ただし、「いろんな星のいろんな環境で」というところが曲者です。 地球では、水があり、大気があり、…などなどこの地球に特有の環境で 生物が発生し進化したわけですが、進化は、高温の溶岩の中でも、 低温のアンモニアの氷の中でも、希薄なガスの中でも起こり得ます。 そういうところでも生命は生まれ得るのです。
生命には様々な形が可能で、それは(地球上の生命しか見たことのない) 人類にとっては、予想もつかない「さま」をしているでしょう。 生命体を構成する組成、物理スケール、時間スケール、圧力や温度や密度、 パラメータは沢山あって、それらがすべて人類と同じか近いものなんて、 まれもまれ、ほとんどは全く違う条件のものでしょう。

何かの偶然で、人類が地球外生命体と出会ったとしても、そんな生物と いったいどうやって意思疎通すれば いいのでしょうか? まずそれが生物であると気付くことさえ少ないでしょう。
人間と鯨でさえ意思疎通できないというのに、人間←→サボテンよりも 遠く離れた生物、別の星で進化した、全く関連のない生物とどうやって 共通の話題を見つけるのでしょうか?( SF だと、向こうから超技術 テレパシーで話しかけてくることになっている。:-P)

スターウォーズやスタートレックのように、異星人と同じ空間に立って、 握手をかわし、音声で語り合い、共通の敵に立ち向かうなんてことは、 非現実的に思えます。



しかしそれでも「火星に生物はいるのか?」という話題はわくわくします。 お金が集まってロケットが飛んだりします。それはなぜでしょうか?
「人類は、宇宙にひとりぼっちじゃないのよ、素敵でしょ!」 そう思い描くと目頭が熱くなります。なぜでしょうか?

それは人間の心の問題と思います。 人間は、未踏の地域を旅してフロンティアを開拓することに惹かれるように できていて、そこに行けば問題が解決する、という可能性に期待して しまうようです。 (同時に恐怖も脳裏をよぎるが、期待が勝ります。) その理由は、僕たち自身が、そういうやり方で新しい土地に進出し、 適応して繁栄してきた生物(つまり人類)の子孫だからです。
月が夜空に輝いていれば行ってみたくなる。ものすごい努力をして行った。 何もなかった。
火星という場所に気がつけばそこに行ってみたくなる。今度こそ。 そこには友達がいて楽しく語り合え、人口問題 や食料問題やエネルギー問題が解決されるかも、ということを夢想してしまう のでしょう。 (宇宙人頼みの最たるものが、ウルトラマン。:-D)

「火星に生物発見!」というニュースがもし流れたとしたら「おぉ我が同胞よ そこにもいたか!」という響きを感じませんか? でも全然違う生物 なんですよ。
寂しいことや人口問題は人類自身の問題で、外に期待したって解決しないもの なのに。議論のすり替え、責任転換、他力本願ですね。
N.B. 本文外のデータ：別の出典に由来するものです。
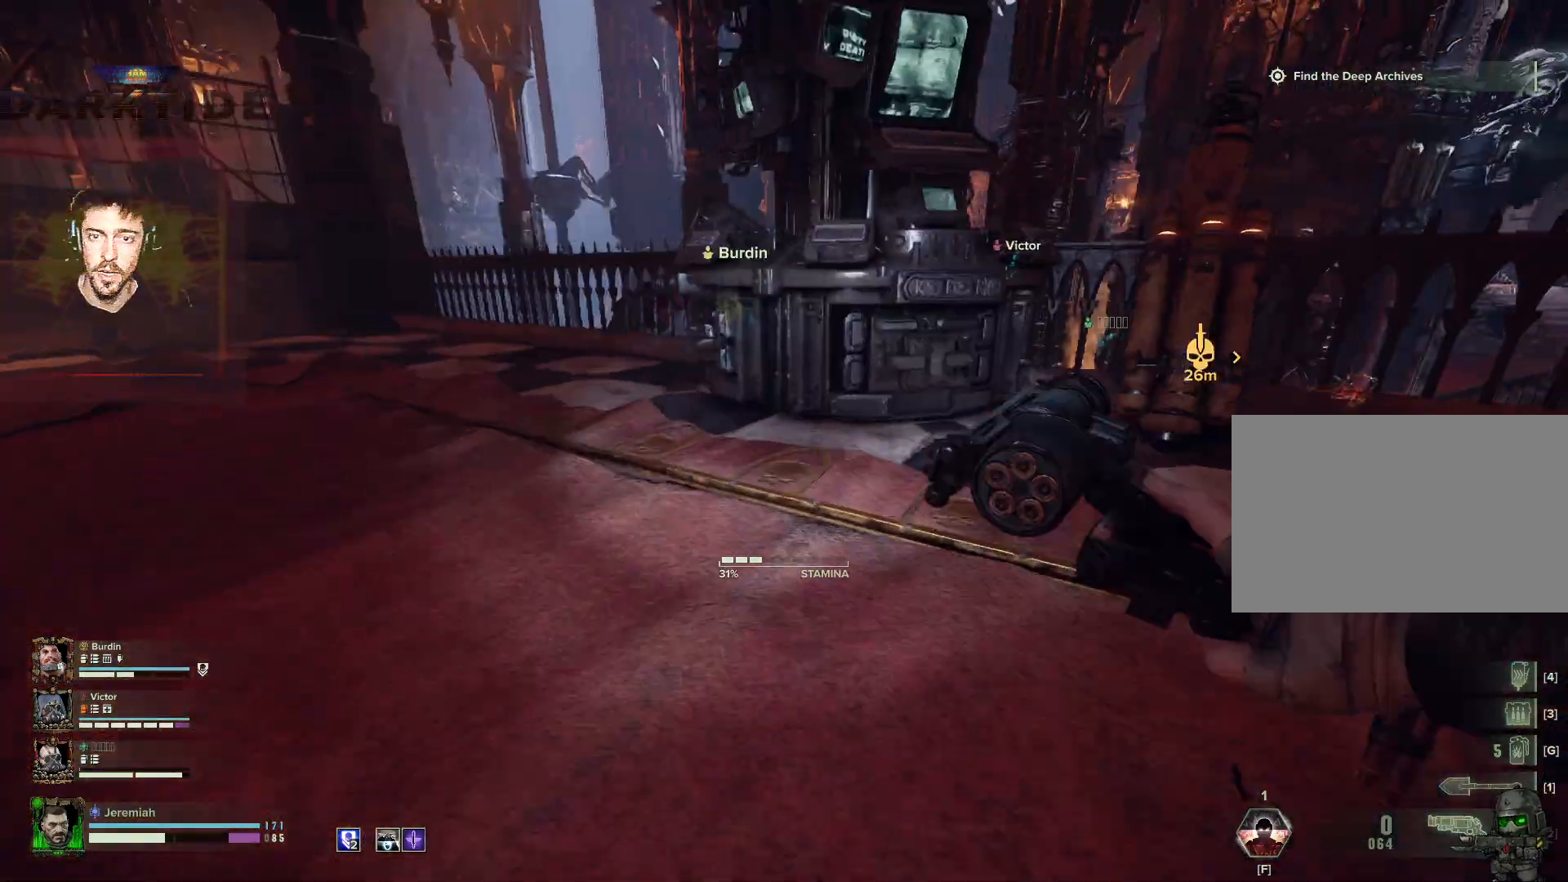
{"keys": ["a", "s", "space"], "mouse": [], "events": [[83, "r", "up"], [83, "w", "up"], [250, "s", "down"], [400, "space", "down"]]}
もしも、火星に生物が見つかったらどうするつもりなのでしょう? これはとても興味があります。
貴重な生物保護のため立ち入り禁止にして、何百年も進化をじっと見守る でしょうか? 食べられるものなら食べてみるでしょうか? 宇宙動物園を作って観光資源とするでしょうか? 人間を襲うようなら皆殺しにするでしょうか? (地球の生物を殺し絶滅させることは間接的に人間に悪影響が及びそうだけど、 火星生物なら関係無いから殺したって平気。)
いずれにしろ、結局は人間のために利用する方向にしか行かない と思うのです。